* Supplied information:
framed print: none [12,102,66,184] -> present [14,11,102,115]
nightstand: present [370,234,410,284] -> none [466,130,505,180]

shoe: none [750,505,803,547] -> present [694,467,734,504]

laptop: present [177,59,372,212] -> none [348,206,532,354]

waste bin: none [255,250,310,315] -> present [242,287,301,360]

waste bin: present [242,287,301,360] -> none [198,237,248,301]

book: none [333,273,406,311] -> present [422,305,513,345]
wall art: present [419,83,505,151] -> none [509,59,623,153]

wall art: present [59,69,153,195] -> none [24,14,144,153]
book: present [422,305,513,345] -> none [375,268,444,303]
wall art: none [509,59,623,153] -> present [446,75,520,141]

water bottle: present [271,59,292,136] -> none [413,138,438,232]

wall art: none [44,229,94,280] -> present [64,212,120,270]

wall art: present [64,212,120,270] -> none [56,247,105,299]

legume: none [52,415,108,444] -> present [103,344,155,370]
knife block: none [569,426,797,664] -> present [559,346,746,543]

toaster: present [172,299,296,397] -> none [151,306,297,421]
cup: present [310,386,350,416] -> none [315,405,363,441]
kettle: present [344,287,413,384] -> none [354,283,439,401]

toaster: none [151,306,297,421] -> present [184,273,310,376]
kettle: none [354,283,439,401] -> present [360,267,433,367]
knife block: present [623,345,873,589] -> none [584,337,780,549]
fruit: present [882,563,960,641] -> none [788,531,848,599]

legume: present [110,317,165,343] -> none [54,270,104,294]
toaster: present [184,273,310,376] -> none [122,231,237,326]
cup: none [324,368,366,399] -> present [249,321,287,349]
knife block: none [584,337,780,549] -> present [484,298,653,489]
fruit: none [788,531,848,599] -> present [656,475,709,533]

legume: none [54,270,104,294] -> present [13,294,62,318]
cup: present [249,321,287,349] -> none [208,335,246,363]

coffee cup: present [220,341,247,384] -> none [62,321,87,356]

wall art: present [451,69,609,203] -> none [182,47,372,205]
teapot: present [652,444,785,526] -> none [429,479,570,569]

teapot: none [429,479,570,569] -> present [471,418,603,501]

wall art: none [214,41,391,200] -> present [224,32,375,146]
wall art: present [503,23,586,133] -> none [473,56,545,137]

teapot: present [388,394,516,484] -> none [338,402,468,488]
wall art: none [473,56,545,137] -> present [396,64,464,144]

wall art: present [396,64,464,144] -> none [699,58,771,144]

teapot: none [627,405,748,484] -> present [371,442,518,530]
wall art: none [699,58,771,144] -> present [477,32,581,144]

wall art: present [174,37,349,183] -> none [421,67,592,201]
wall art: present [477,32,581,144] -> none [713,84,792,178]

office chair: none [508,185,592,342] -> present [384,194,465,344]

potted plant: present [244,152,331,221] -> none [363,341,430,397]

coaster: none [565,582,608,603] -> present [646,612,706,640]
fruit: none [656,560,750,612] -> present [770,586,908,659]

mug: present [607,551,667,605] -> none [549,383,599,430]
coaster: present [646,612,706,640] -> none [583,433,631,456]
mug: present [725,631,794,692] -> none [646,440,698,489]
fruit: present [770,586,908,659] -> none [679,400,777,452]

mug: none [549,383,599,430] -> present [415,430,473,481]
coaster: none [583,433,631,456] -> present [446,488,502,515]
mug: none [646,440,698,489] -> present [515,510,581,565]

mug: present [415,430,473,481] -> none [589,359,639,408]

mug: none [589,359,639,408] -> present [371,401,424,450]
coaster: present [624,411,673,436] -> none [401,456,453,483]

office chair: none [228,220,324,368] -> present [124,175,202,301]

* Work request:
Whenever a line above includes "fruit", copy it in full.

* Output for this exercise:
fruit: present [882,563,960,641] -> none [788,531,848,599]
fruit: none [788,531,848,599] -> present [656,475,709,533]
fruit: none [656,560,750,612] -> present [770,586,908,659]
fruit: present [770,586,908,659] -> none [679,400,777,452]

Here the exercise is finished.